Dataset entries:
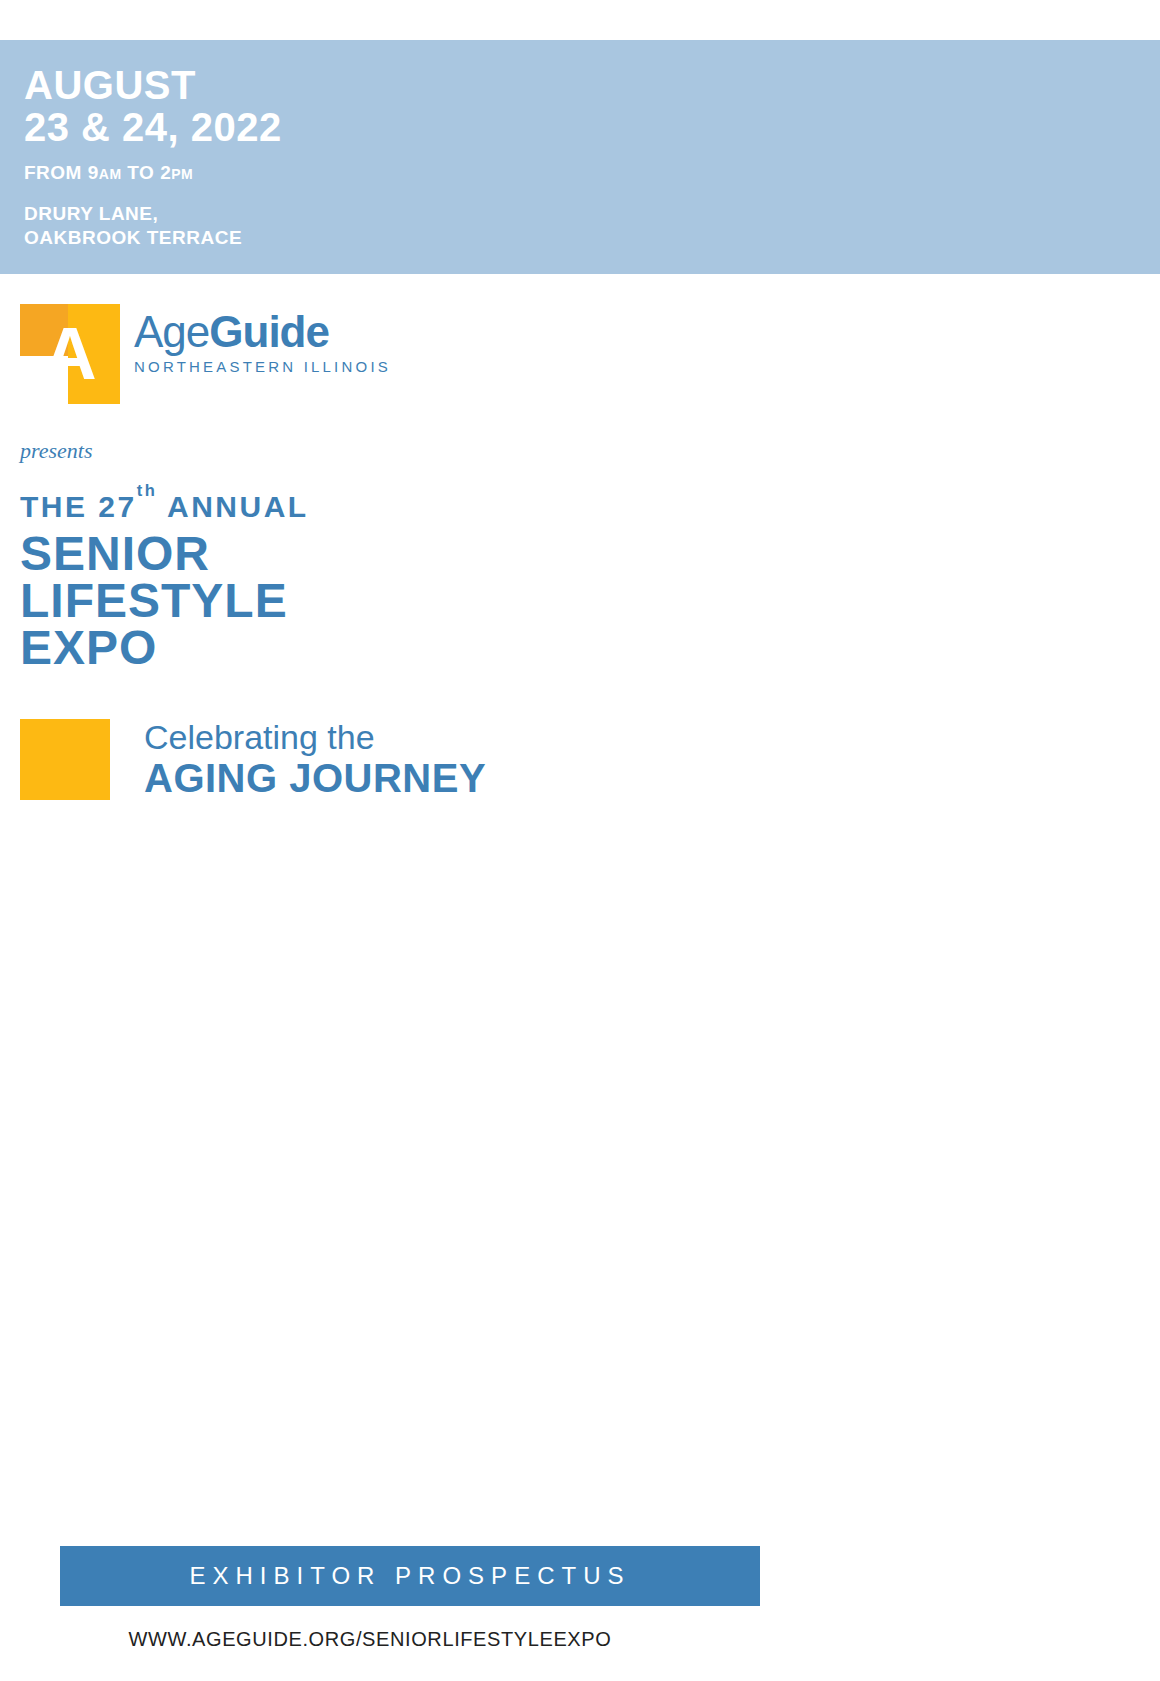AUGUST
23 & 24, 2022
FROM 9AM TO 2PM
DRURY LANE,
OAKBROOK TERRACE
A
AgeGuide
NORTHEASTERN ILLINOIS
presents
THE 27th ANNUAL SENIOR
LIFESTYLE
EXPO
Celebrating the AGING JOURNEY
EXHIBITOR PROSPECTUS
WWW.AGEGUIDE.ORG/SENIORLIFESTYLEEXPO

==

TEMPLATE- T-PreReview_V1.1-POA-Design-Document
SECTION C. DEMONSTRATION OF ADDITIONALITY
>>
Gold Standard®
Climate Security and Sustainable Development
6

### YOUR ASSIGNMENT
Starting at the line that has "THE 27th ANNUAL SENIOR" and ending at the line that has "WWW.AGEGUIDE.ORG/SENIORLIFESTYLEEXPO", please write out the lines above exactly, leaving out all others.

### RESULT OF THIS TASK
THE 27th ANNUAL SENIOR
LIFESTYLE
EXPO
Celebrating the AGING JOURNEY
EXHIBITOR PROSPECTUS
WWW.AGEGUIDE.ORG/SENIORLIFESTYLEEXPO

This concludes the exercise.